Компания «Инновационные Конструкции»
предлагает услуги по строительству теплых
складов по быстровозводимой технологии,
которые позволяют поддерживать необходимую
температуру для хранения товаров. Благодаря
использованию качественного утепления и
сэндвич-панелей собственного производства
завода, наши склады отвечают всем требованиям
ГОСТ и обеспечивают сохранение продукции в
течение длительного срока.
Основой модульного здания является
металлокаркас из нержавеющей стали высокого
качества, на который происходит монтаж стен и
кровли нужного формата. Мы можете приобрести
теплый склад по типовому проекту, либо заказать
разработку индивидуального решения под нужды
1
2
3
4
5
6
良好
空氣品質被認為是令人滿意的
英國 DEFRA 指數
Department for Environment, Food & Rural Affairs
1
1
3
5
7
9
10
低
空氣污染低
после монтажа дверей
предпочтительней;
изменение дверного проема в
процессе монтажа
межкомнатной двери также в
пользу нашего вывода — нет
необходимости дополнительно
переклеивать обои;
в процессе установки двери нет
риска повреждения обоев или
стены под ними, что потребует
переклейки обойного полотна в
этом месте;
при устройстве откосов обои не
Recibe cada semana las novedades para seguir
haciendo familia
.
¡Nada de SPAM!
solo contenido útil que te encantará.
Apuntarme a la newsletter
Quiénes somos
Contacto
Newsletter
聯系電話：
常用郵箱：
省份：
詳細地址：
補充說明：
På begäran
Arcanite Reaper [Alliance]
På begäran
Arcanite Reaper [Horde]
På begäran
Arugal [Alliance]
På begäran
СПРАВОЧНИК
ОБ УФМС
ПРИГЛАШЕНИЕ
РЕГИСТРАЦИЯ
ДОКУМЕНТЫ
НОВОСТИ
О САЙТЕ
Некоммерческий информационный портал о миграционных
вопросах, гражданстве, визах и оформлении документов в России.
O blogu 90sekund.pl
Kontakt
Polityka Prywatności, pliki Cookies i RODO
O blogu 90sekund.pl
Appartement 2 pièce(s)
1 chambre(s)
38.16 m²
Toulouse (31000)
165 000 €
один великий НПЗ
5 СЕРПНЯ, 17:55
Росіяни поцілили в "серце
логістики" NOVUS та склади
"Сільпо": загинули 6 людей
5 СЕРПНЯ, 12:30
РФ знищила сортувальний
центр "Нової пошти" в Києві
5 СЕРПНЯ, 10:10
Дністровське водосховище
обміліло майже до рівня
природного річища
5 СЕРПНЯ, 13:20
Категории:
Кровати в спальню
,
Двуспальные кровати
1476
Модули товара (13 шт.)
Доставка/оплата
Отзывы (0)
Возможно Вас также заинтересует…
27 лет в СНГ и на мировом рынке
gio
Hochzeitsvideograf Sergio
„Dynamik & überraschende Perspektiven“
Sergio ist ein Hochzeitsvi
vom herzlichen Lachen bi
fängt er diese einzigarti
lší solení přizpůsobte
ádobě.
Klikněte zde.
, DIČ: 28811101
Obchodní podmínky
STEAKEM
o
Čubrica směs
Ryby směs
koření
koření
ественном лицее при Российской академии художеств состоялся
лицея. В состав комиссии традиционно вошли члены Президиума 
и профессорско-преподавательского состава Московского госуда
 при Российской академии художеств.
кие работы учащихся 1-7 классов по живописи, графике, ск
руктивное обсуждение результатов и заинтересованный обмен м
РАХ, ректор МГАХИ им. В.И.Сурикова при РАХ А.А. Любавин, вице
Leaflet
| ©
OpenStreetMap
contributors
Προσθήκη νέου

» **What the task requires**
A verbatim copy of all the records is required. Write it out in full.

» **Output of the task**
Компания «Инновационные Конструкции»
предлагает услуги по строительству теплых
складов по быстровозводимой технологии,
которые позволяют поддерживать необходимую
температуру для хранения товаров. Благодаря
использованию качественного утепления и
сэндвич-панелей собственного производства
завода, наши склады отвечают всем требованиям
ГОСТ и обеспечивают сохранение продукции в
течение длительного срока.
Основой модульного здания является
металлокаркас из нержавеющей стали высокого
качества, на который происходит монтаж стен и
кровли нужного формата. Мы можете приобрести
теплый склад по типовому проекту, либо заказать
разработку индивидуального решения под нужды
1
2
3
4
5
6
良好
空氣品質被認為是令人滿意的
英國 DEFRA 指數
Department for Environment, Food & Rural Affairs
1
1
3
5
7
9
10
低
空氣污染低
после монтажа дверей
предпочтительней;
изменение дверного проема в
процессе монтажа
межкомнатной двери также в
пользу нашего вывода — нет
необходимости дополнительно
переклеивать обои;
в процессе установки двери нет
риска повреждения обоев или
стены под ними, что потребует
переклейки обойного полотна в
этом месте;
при устройстве откосов обои не
Recibe cada semana las novedades para seguir
haciendo familia
.
¡Nada de SPAM!
solo contenido útil que te encantará.
Apuntarme a la newsletter
Quiénes somos
Contacto
Newsletter
聯系電話：
常用郵箱：
省份：
詳細地址：
補充說明：
På begäran
Arcanite Reaper [Alliance]
På begäran
Arcanite Reaper [Horde]
På begäran
Arugal [Alliance]
På begäran
СПРАВОЧНИК
ОБ УФМС
ПРИГЛАШЕНИЕ
РЕГИСТРАЦИЯ
ДОКУМЕНТЫ
НОВОСТИ
О САЙТЕ
Некоммерческий информационный портал о миграционных
вопросах, гражданстве, визах и оформлении документов в России.
O blogu 90sekund.pl
Kontakt
Polityka Prywatności, pliki Cookies i RODO
O blogu 90sekund.pl
Appartement 2 pièce(s)
1 chambre(s)
38.16 m²
Toulouse (31000)
165 000 €
один великий НПЗ
5 СЕРПНЯ, 17:55
Росіяни поцілили в "серце
логістики" NOVUS та склади
"Сільпо": загинули 6 людей
5 СЕРПНЯ, 12:30
РФ знищила сортувальний
центр "Нової пошти" в Києві
5 СЕРПНЯ, 10:10
Дністровське водосховище
обміліло майже до рівня
природного річища
5 СЕРПНЯ, 13:20
Категории:
Кровати в спальню
,
Двуспальные кровати
1476
Модули товара (13 шт.)
Доставка/оплата
Отзывы (0)
Возможно Вас также заинтересует…
27 лет в СНГ и на мировом рынке
gio
Hochzeitsvideograf Sergio
„Dynamik & überraschende Perspektiven“
Sergio ist ein Hochzeitsvi
vom herzlichen Lachen bi
fängt er diese einzigarti
lší solení přizpůsobte
ádobě.
Klikněte zde.
, DIČ: 28811101
Obchodní podmínky
STEAKEM
o
Čubrica směs
Ryby směs
koření
koření
ественном лицее при Российской академии художеств состоялся
лицея. В состав комиссии традиционно вошли члены Президиума 
и профессорско-преподавательского состава Московского госуда
 при Российской академии художеств.
кие работы учащихся 1-7 классов по живописи, графике, ск
руктивное обсуждение результатов и заинтересованный обмен м
РАХ, ректор МГАХИ им. В.И.Сурикова при РАХ А.А. Любавин, вице
Leaflet
| ©
OpenStreetMap
contributors
Προσθήκη νέου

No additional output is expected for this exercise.